4.30.2007

An Awkardly Open Post

Alright, so far I've written in character, as it were, with hints of truth. After the day that I had today, I've decided, for at least one post, to let that down. This post is all me and it is probably more open and honest that I've been with most people. Ever.

I've been in therapy for a couple of months, about the duration of the current school year. I've been doing this through the school after I decided that, simply put, I needed to. The exact reasons why involves things I will probably never mention here.

Usually, the schools lets you see one of their psychologists for about 6 weeks, ish, before reccomending a shrink outside of the school. This is completely understandable, since they don't want the department to get clogged and allow for everyone to get the help they need. However, the psychologist or psychatrist or whatever I saw was actually an extern working twoards his doctorate. Because of this, he was allowed to see me for the duration of the recent school year. As it has come to a close, he brought up the possibility of continuining our sessions together, something I wanted to happen since I trust him and I know he can help me. This would instead take place at his school, instead of mine, since his externship will be ending. This would cost me some money, but I was fine with that. He just had to run it by my school to make sure that everything was fine, which, at the time, was a bit rediclious, since it was my desecion anyway.

They said no.

My school, said no. They did not want to create a situation where someone would be able to continue seeing the same individual after their normal time in the school's program was done. Even if the person in question wasn't even in their program anymore. They went so far as to talk to his school to make sure it would not happen.

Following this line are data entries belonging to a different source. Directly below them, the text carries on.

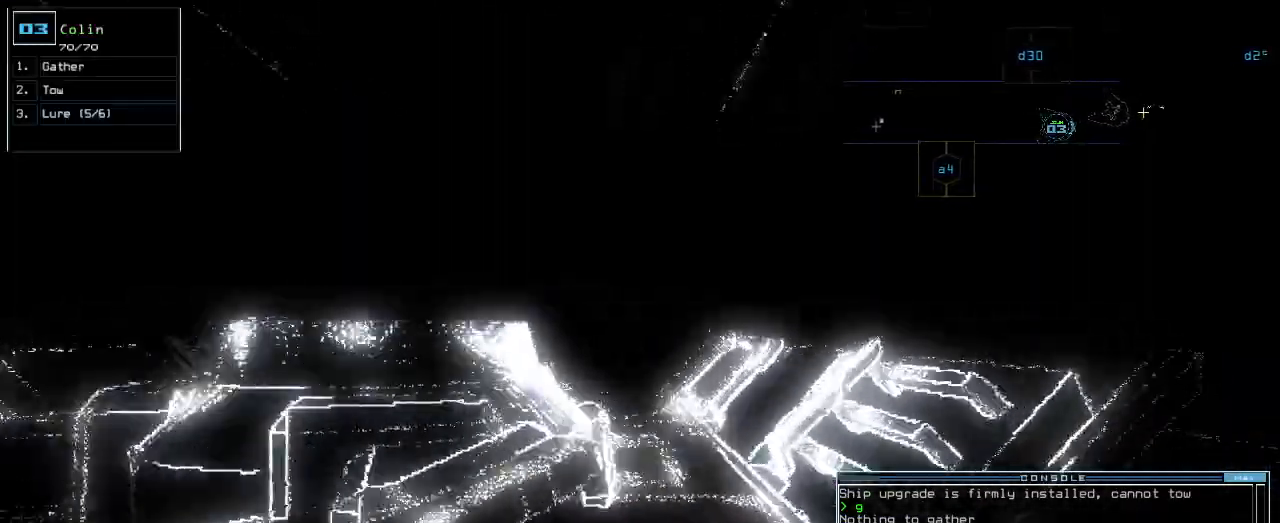
{"keys": ["left"], "events": [[260, "up", "up"]]}
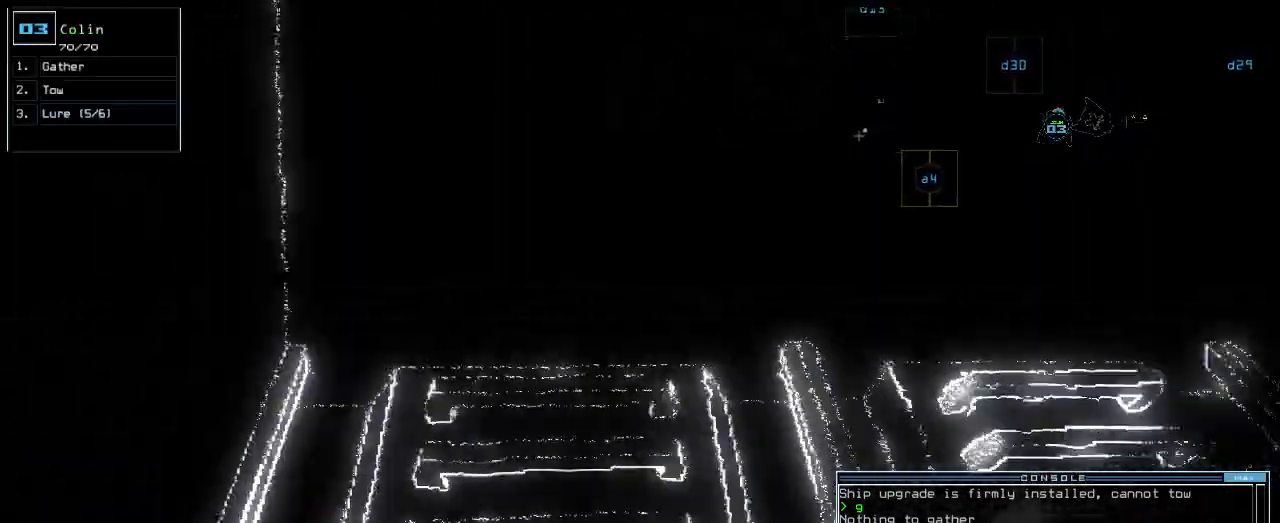
{"keys": ["down", "left"], "events": [[80, "down", "down"], [220, "left", "up"], [340, "left", "down"]]}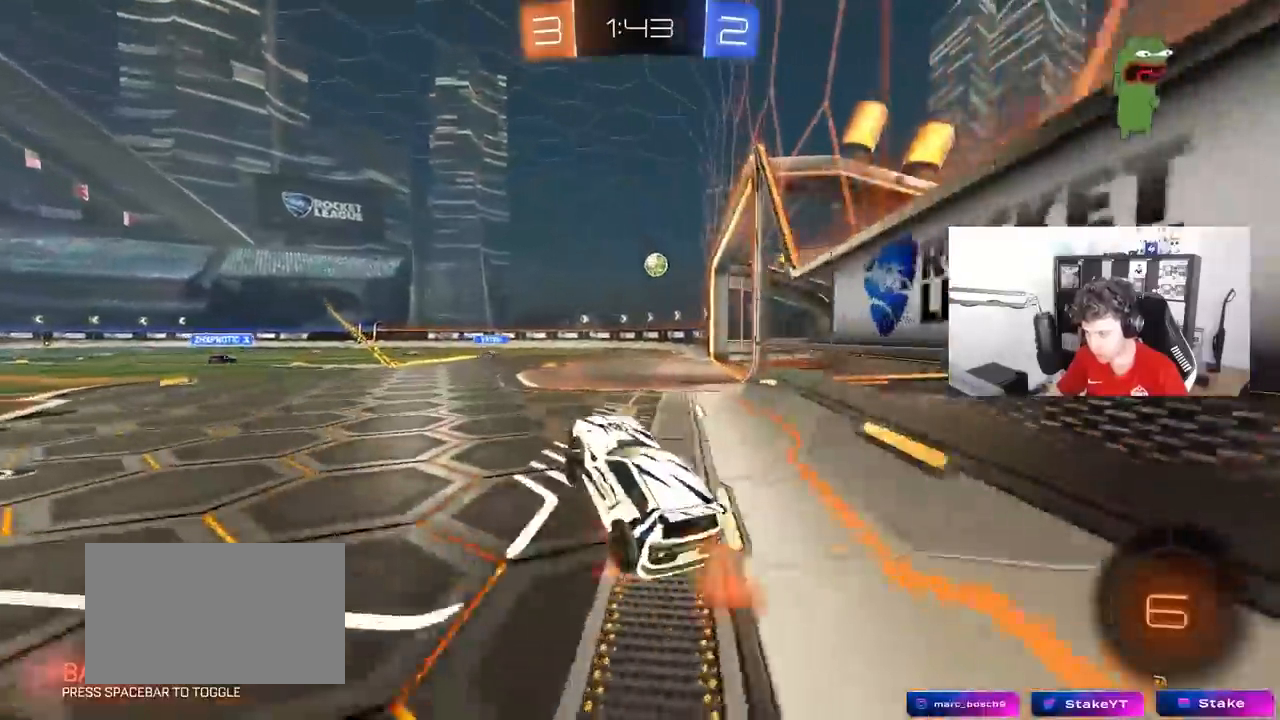
Gameplay with keyboard and mouse; each line is a JSON object with the keys and mouse buttons held at the frame after it. "events" lists presses ("down") and releases ("up") of "1", "2", "3", "4", "5", "a", "alt", "c", "caps_lock", "ctrl", "d", "e", "f", "g", "q", "r", "s", "shift", "space", "t", "tab", "v", "w", "x", "z", "mouse_left", "mouse_wheel" and "mouse_right" between this image and that frame as [ms after this image, input, new state], when the widget could be followed in between. "mouse_left", "mouse_wheel", "mouse_right" = the "left", "wheel", "right" buttons of the "mouse" list. No other keys are recorded. "wheel" means that the mouse wheel is clicked or scrolled. "mouse_move" is the direction in which the mouse moves at that frame (one of eight, or "still"), when it could be read.
{"keys": ["w"], "mouse": [], "mouse_move": "still", "events": [[133, "mouse_right", "up"], [183, "d", "down"], [317, "d", "up"]]}
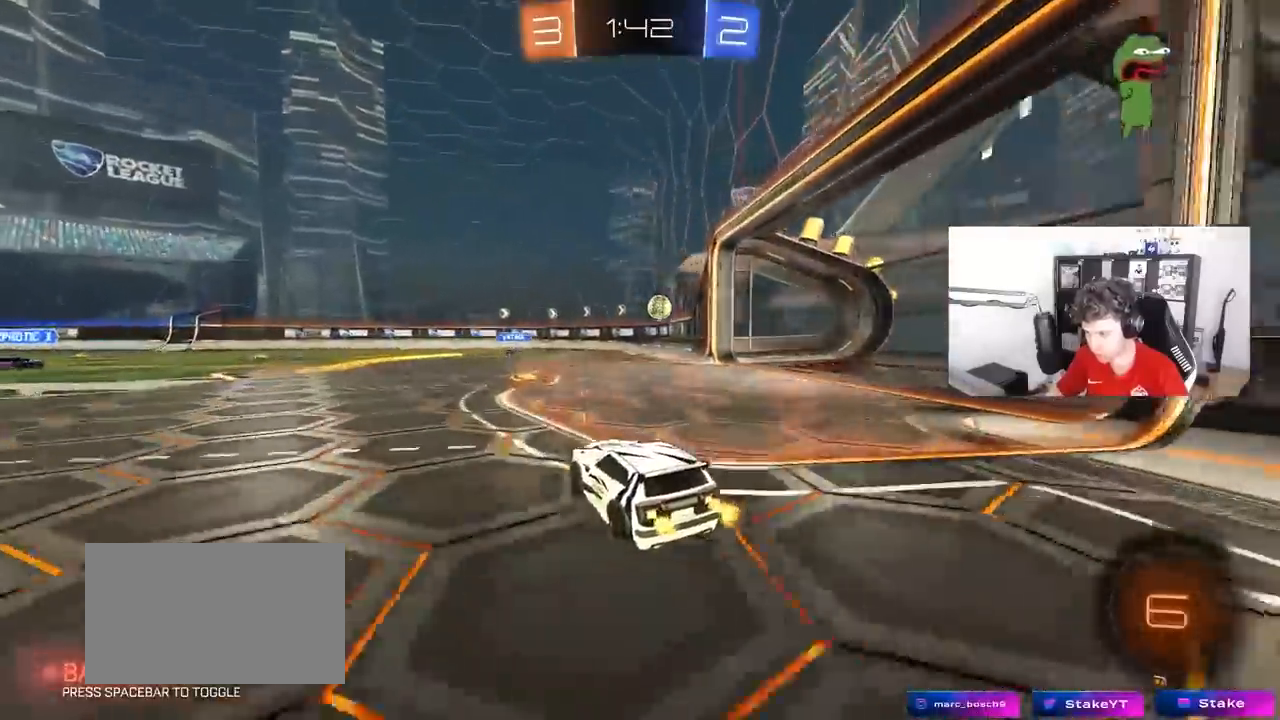
{"keys": [], "mouse": [], "mouse_move": "still", "events": [[17, "d", "down"], [100, "d", "up"], [383, "d", "down"], [433, "w", "up"], [483, "d", "up"]]}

My school, which my family and I pay for so I can get an education, said no. They would rather keep from causing themselves a problem further down the line than allowing me to do what I think is best for me.

They did not consult me, they did not ask me, they did not want to.

To them, I am a peice of paper. A file and a check. Nothing more.

They made the desecion based on what would be best for them. Not my well being. Theirs.

They, nor anyone else have no business whatsoever in making this desecion. It is my descion. Mine and only mine.

I am disgusted, offened, enraged and a whole lot of other words over this. It is a very hard thing to put into words.

There is a very big part of me that simply wants to leave my school entirely right now.

Now, I'm sure the arugment of, "the school is a business, too," could come into play. But it means shit. Literally, shit. I am not a business. I am not part of a business.

I have been slapped in the face. And goddamn am I going to kick and scream about it.